Ina Opperman

By Ina Opperman

Business Journalist


Explainer: How business rescue works

The Companies Act defines business rescue as “proceedings to facilitate the rehabilitation of a company that is financially distressed”.


Many people want to know how business rescue works now that a business rescue practitioner has been appointed for the Rea Vaya bus operator, Piotrans. The South African Post Office is also in business rescue after some of its creditors applied for its provisional liquidation because it failed to pay its bills.

According to law firm Cliffe Dekker Hofmeyr, business rescue provides a company with breathing space to restructure its affairs under the management of a business rescue practitioner who drafts a business rescue plan to take the business forward.

The proceedings aim to help a company in financial distress by allowing it to reorganise and restructure its affairs, assets, equity, debts, property, and liabilities.

Therefore, Chapter 6 of the Companies Act gives the company various procedural and substantive protections and advantages during the procedure.

The objectives of the process are to restructure the affairs of the company in an attempt to ensure that it continues to exist on a solvent basis, or if it is not possible, to ensure a better return for the company’s creditors and shareholders than an immediate liquidation would.

ALSO READ: Rea Vaya bus operator placed under business rescue

Objectives of business rescue

Chapter 6 provides these tools to achieve these objectives:

  • the temporary supervision of the company and the management of its affairs, business, and property by a business rescue practitioner
  • a temporary moratorium on the rights of claimants against the company or in respect of property belonging to the company or lawfully in the possession of the company and
  • the development and implementation, if approved, of a plan to rescue the company by restructuring its affairs.

There are two ways to place a company under business rescue. For a voluntary process, the board of directors can pass a resolution to place the company under business rescue under Section 129 of the Companies Act if the company is financially distressed and there is a reasonable prospect of rescuing the company.

A company will be financially distressed in terms of Section 128(1)(f) of the Companies Act if it appears reasonably unlikely that the company will be able to pay all of its debts within the immediately ensuing six months or if its liabilities will exceed its assets within the ensuing six months.

For compulsory business rescue proceedings, an affected person can apply to court to place the company under business rescue under Section 131 of the Act. An “affected person” is defined in Section 128(1)(a) of the Act as a shareholder or creditor of the company, any registered trade union representing employees of the company, and any employee not represented by a registered trade union.

The affected person must satisfy the court that there is a reasonable prospect of rescuing the company and that the company is financially distressed or has failed to pay over any amount in terms of an obligation under or in terms of a public regulation or contract regarding employment-related matters or that it is otherwise just and equitable to do so for financial reasons.

When a company has been placed under business rescue, there are legal consequences for a number of the company’s activities and stakeholders, including creditors.

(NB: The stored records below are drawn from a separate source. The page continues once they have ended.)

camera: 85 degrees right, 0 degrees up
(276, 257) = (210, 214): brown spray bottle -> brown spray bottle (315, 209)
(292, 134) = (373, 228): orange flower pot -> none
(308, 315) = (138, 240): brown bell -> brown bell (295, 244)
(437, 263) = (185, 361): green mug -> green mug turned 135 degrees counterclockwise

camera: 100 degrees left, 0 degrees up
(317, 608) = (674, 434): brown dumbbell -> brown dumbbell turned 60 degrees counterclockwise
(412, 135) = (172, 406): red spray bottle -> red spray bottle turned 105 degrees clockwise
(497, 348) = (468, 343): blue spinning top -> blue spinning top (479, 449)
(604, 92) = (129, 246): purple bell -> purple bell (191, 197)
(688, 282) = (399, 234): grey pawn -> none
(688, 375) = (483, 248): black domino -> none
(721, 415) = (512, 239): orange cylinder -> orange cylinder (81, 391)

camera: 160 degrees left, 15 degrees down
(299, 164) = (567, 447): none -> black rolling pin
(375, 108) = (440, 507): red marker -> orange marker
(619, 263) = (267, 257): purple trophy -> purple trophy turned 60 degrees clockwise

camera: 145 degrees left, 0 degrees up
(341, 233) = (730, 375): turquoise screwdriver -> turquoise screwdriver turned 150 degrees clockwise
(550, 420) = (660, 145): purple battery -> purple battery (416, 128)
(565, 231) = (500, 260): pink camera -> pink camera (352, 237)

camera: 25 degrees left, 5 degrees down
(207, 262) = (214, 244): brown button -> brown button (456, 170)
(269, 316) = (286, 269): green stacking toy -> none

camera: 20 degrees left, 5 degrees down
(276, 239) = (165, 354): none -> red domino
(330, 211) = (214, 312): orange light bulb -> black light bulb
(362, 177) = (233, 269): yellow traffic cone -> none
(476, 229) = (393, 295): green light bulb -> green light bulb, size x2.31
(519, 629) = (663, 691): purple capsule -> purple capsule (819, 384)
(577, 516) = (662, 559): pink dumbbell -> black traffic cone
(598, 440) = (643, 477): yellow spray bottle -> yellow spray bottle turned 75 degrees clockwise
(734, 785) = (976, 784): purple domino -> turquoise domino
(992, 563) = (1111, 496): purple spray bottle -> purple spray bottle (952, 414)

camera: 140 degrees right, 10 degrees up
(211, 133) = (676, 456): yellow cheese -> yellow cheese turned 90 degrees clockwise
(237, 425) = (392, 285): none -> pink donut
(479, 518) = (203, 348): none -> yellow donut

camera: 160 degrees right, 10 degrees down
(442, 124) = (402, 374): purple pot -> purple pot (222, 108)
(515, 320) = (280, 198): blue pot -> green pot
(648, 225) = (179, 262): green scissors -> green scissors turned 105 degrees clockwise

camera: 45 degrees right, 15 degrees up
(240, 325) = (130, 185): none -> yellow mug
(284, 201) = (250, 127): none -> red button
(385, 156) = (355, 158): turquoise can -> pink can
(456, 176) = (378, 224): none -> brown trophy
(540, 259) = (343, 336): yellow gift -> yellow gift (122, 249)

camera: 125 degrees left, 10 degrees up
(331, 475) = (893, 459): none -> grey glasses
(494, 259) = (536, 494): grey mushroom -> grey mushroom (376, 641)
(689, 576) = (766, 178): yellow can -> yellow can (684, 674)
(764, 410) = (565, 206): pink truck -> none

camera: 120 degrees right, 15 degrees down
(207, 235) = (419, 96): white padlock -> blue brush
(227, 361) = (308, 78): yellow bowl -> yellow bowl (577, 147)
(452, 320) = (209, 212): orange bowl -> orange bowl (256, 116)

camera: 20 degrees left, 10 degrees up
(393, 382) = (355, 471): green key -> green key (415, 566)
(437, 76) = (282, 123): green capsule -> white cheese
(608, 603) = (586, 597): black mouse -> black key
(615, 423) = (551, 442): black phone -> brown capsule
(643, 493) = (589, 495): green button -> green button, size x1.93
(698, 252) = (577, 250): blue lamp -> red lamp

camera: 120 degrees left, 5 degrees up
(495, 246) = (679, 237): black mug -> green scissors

The objective is to protect a company while the practitioner tries to return it to a viable position.

ALSO READ: Post Office business rescue plan: no more Sassa, 6 000 to be retrenched

Primary consequences of business rescue

The primary consequences of the process rescue are:

  • civil legal proceedings against the company, including enforcement action, are stayed until the end of the process
  • the disposal of the company’s property is restricted
  • the refinancing of the company is facilitated by allowing for unencumbered company assets to be used to secure loans
  • employment contracts are generally protected
  • other contracts of the company may be cancelled, or the company’s obligations may, in certain circumstances, be entirely, partially or conditionally suspended.